# Data provided:
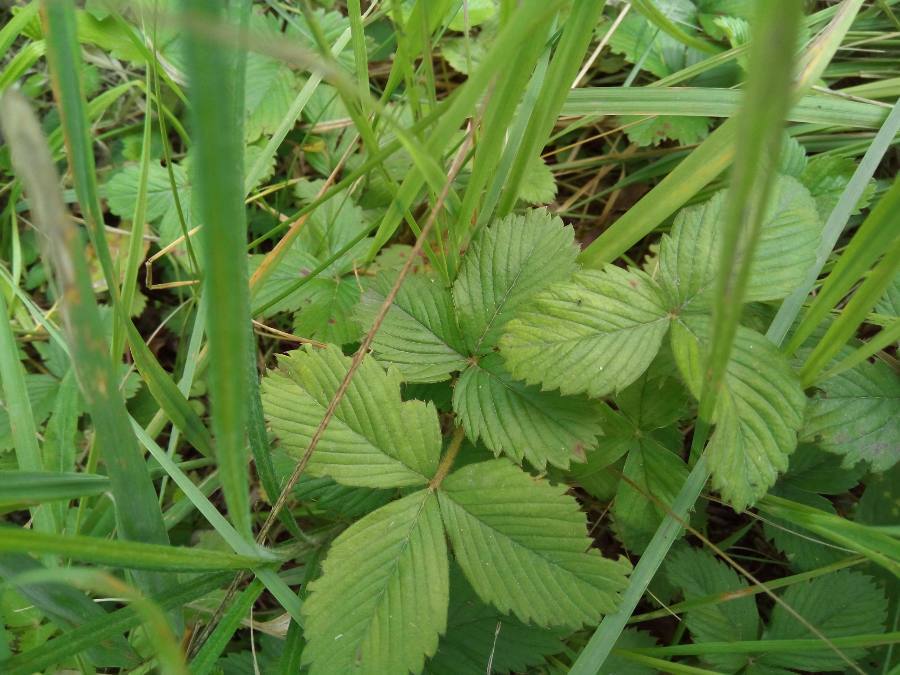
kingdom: Plantae
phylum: Tracheophyta
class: Magnoliopsida
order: Rosales
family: Rosaceae
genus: Fragaria
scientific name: Fragaria viridis
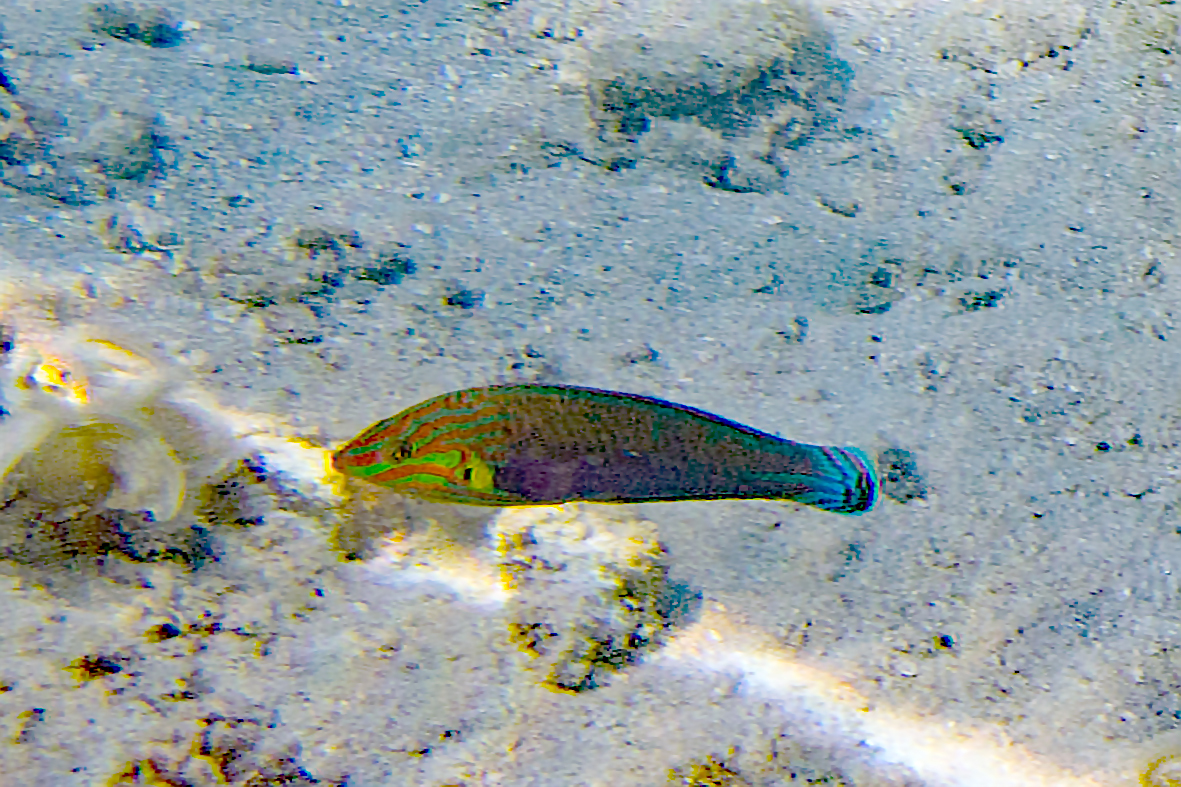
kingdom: Animalia
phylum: Chordata
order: Perciformes
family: Labridae
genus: Halichoeres
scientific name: Halichoeres melanurus
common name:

# Task requirements:
Output the classification lines of all the records above verbatim, keeping their original order and omitting the pictures.

# The result:
kingdom: Plantae
phylum: Tracheophyta
class: Magnoliopsida
order: Rosales
family: Rosaceae
genus: Fragaria
scientific name: Fragaria viridis
kingdom: Animalia
phylum: Chordata
order: Perciformes
family: Labridae
genus: Halichoeres
scientific name: Halichoeres melanurus
common name:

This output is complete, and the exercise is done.